Uno de los moritos habla español de Al-Andalus, otro inglés de Kenia, otro francés de Argelia; los demás miembros de la tropa, cristiano, cristiano rancio, meseteño. Enrique el de la katana ni abre la boca ni pestañea. Dice que sufre depresiones, y, ahora que pienso, el pobre tiene una mirada lánguida, muy lánguida. Además de hombre orquesta, es especialista en acciones de emergencia y, a pesar del sobrenombre que le endilgaron sus compañeros de fatigas, rehúye la violencia en todas sus formas. Falta el Lampi. (A los de su profesión aquí se los llama lampistas y allende el Ebro fontaneros.) Últimamente se le ve un poco descolgado, como a los del aluminato, que montan y desmontan ventanas o, en la lengua de Carod, finestres y finestretes. En cambio, está presente la señora María, oriunda de la Alpujarra granadina, que se ha ofrecido a colaborar.

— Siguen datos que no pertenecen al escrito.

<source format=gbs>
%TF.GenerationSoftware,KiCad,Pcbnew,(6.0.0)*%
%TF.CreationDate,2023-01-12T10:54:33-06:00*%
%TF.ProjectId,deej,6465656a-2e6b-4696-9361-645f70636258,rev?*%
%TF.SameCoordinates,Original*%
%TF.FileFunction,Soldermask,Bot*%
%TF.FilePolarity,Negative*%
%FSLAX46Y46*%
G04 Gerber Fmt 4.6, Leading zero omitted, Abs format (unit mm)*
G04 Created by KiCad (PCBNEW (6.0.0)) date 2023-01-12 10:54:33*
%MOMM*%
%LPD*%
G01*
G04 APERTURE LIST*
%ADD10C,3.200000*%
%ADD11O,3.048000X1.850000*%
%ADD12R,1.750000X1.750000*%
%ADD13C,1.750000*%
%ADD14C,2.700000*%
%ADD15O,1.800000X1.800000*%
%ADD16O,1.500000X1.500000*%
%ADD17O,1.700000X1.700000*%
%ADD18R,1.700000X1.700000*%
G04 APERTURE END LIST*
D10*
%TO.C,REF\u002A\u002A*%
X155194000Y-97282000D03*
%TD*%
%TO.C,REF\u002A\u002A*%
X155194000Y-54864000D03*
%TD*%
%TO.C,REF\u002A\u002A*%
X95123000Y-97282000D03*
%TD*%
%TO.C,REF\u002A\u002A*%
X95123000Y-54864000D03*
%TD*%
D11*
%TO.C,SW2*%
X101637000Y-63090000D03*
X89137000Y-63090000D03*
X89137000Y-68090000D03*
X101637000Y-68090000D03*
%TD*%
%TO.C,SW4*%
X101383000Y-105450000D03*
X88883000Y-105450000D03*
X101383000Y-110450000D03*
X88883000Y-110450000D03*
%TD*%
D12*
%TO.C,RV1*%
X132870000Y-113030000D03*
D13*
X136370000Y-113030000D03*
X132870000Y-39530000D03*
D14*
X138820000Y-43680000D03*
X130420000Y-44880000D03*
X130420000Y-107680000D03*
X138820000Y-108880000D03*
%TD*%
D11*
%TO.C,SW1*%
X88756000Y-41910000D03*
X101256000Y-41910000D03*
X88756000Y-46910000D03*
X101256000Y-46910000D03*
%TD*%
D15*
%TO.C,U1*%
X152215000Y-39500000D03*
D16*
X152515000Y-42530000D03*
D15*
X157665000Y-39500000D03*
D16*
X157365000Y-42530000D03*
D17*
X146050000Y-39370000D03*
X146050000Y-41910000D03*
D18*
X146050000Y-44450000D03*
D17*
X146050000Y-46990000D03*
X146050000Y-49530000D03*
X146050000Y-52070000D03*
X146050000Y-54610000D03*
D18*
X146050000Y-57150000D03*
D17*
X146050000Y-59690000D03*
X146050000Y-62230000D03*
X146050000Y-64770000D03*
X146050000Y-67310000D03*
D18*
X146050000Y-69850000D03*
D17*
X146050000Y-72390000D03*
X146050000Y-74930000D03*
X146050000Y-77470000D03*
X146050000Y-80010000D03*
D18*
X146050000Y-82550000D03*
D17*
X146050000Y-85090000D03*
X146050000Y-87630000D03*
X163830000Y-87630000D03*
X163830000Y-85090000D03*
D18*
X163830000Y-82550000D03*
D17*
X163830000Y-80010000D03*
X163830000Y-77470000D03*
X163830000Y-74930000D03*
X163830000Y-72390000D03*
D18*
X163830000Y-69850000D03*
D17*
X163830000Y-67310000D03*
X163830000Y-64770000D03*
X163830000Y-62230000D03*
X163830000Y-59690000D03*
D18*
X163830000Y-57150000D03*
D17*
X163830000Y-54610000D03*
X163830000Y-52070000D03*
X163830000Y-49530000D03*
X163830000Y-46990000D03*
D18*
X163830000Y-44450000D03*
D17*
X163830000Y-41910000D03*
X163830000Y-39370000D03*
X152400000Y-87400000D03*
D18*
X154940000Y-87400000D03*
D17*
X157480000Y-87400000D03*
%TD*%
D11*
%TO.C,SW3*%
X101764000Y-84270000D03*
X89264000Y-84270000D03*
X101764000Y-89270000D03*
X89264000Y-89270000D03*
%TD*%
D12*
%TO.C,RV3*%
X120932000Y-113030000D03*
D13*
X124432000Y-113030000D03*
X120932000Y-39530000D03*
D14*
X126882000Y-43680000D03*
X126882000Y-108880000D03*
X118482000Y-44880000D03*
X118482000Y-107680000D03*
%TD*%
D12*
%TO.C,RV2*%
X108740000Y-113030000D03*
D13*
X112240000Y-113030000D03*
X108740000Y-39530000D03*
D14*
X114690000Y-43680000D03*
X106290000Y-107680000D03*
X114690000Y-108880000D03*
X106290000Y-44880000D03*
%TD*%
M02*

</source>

Y, claro está, Margarita; ambas, madres y amas de casa. Las mujeres nunca fallan. Están, pero no se las ve; no se las ve, pero están.

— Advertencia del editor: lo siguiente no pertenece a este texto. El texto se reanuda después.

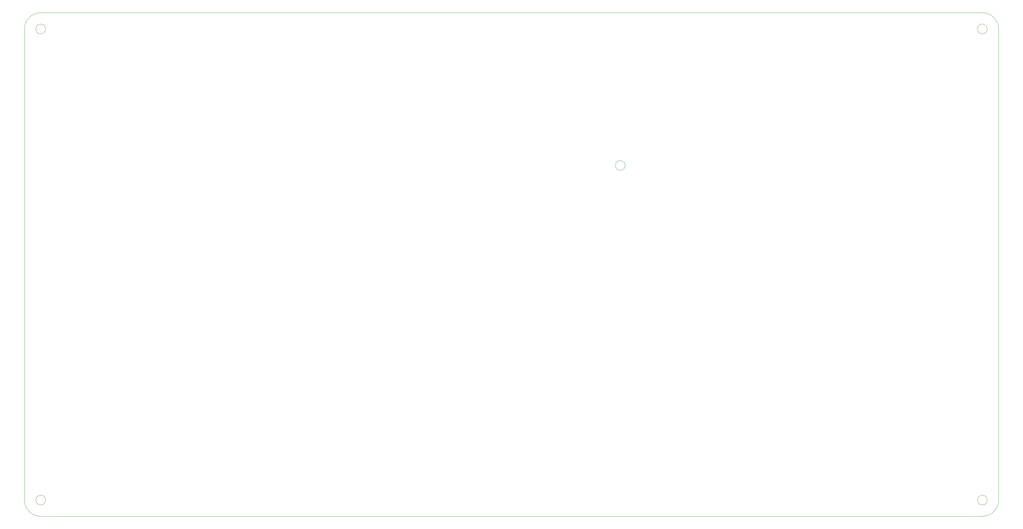
<source format=gbr>
%TF.GenerationSoftware,KiCad,Pcbnew,5.99.0-unknown-1f9723c~101~ubuntu18.04.1*%
%TF.CreationDate,2020-06-08T02:15:51+03:00*%
%TF.ProjectId,WaveUltrasonics,57617665-556c-4747-9261-736f6e696373,rev?*%
%TF.SameCoordinates,Original*%
%TF.FileFunction,Profile,NP*%
%FSLAX46Y46*%
G04 Gerber Fmt 4.6, Leading zero omitted, Abs format (unit mm)*
G04 Created by KiCad (PCBNEW 5.99.0-unknown-1f9723c~101~ubuntu18.04.1) date 2020-06-08 02:15:51*
%MOMM*%
%LPD*%
G01*
G04 APERTURE LIST*
%TA.AperFunction,Profile*%
%ADD10C,0.050000*%
%TD*%
G04 APERTURE END LIST*
D10*
X246500000Y-105000000D02*
G75*
G03*
X246500000Y-105000000I-1500000J0D01*
G01*
X61500000Y-63000000D02*
G75*
G02*
X66500000Y-58000000I5000000J0D01*
G01*
X68000000Y-63000000D02*
G75*
G03*
X68000000Y-63000000I-1500000J0D01*
G01*
X68000000Y-208000000D02*
G75*
G03*
X68000000Y-208000000I-1500000J0D01*
G01*
X66500000Y-213000000D02*
G75*
G02*
X61500000Y-208000000I0J5000000D01*
G01*
X358000000Y-63000000D02*
G75*
G03*
X358000000Y-63000000I-1500000J0D01*
G01*
X358000000Y-208000000D02*
G75*
G03*
X358000000Y-208000000I-1500000J0D01*
G01*
X361500000Y-208000000D02*
G75*
G02*
X356500000Y-213000000I-5000000J0D01*
G01*
X356500000Y-58000000D02*
G75*
G02*
X361500000Y-63000000I0J-5000000D01*
G01*
X61500000Y-208000000D02*
X61500000Y-63000000D01*
X356500000Y-213000000D02*
X66500000Y-213000000D01*
X361500000Y-63000000D02*
X361500000Y-208000000D01*
X66500000Y-58000000D02*
X356500000Y-58000000D01*
M02*

</source>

Ingo Weber pasó seis años en casa de Pájaro bobo cuando sus hijos Ana y Miguel estudiaban en el Colegio Alemán. Régimen de au-pair, estudio y trabajo, familia de clase media, cinturón industrial de la urbe catalana. El muchacho es listo, inteligente, activo, hiperactivo. Y aplicado. Tanto que aprende español, estudia dos carreras y aún le queda tiempo para cortejar a una buena y guapa moza de la comarca. Ahora Pájaro bobo tiene, como quien dice, tres hijos: dos españoles y uno alemán.
Hechos los cumplidos a la usanza centroeuropea, Ingo pregunta a su segundo padre por ciertos aspectos de la jugada, a la que él llama joint venture, y, sin esperar respuesta, comenta con ladina ironía: «Te lo haré con interés, no por interés». El aludido se percata al instante y, tras recordarle que siempre le ha remunerado generosamente, le explica que hay que trasladar los muebles, y por descontado los libros, de la casa vieja a unos pisos recién adquiridos; una mitad ha de ir al de Ana y Miguel; la otra, al de Blacky. «¿Blacky?» «Sí, al de Blacky; la criaturita viene a vivir con Margarita y conmigo». «Ya entiendo, pero ¿caben todos los libros en los dos pisos? ¿Cuántos hay en total?» «Imagino –-dice Pájaro bobo– que siete mil volúmenes; de ellos, unos cinco cientos son diccionarios. Pero además están los trescientos o trescientos cincuenta títulos traducidos en treinta y cinco años de actividad profesional… Los embutiremos en estanterías, armarios y cajones. Y los que sobren, si es que sobran…» «Eso mismo, ¿qué hacemos con los que sobren?» «Sencillamente, con ellos levantaremos un muro, uno o los que haga falta». «Ya entiendo. Tú lo que quieres es construirte un búnker. Para eso me has hecho venir de Alemania». «Búnker o muro de papel, mein lieber Sohn, de aquí no me mueven ni todos los bulldogs del Tripartito juntos».
Una semana después, exactamente a las diez de la mañana del 10 de enero de 2006, Blacky ladraba con fingida cara de perro desde su nuevo predio, una galería con barrotes de hierro y persianas de madera en una vivienda no exenta de encanto, y el eficiente teutón Ingo Weber posaba para la posteridad delante de su última construcción, un muro de papel y letra impresa que, con utópica ingenuidad, él considera indestructible, mientras que Pájaro bobo, siempre soñador, gritará una y otra vez en sueños: «En esta espelunca, a tres tiros de piedra de la Barceloneta, puerto del mar de la Sargantana, vive un proscrito al que los libros dieron alas para volar hasta la realidad virtual».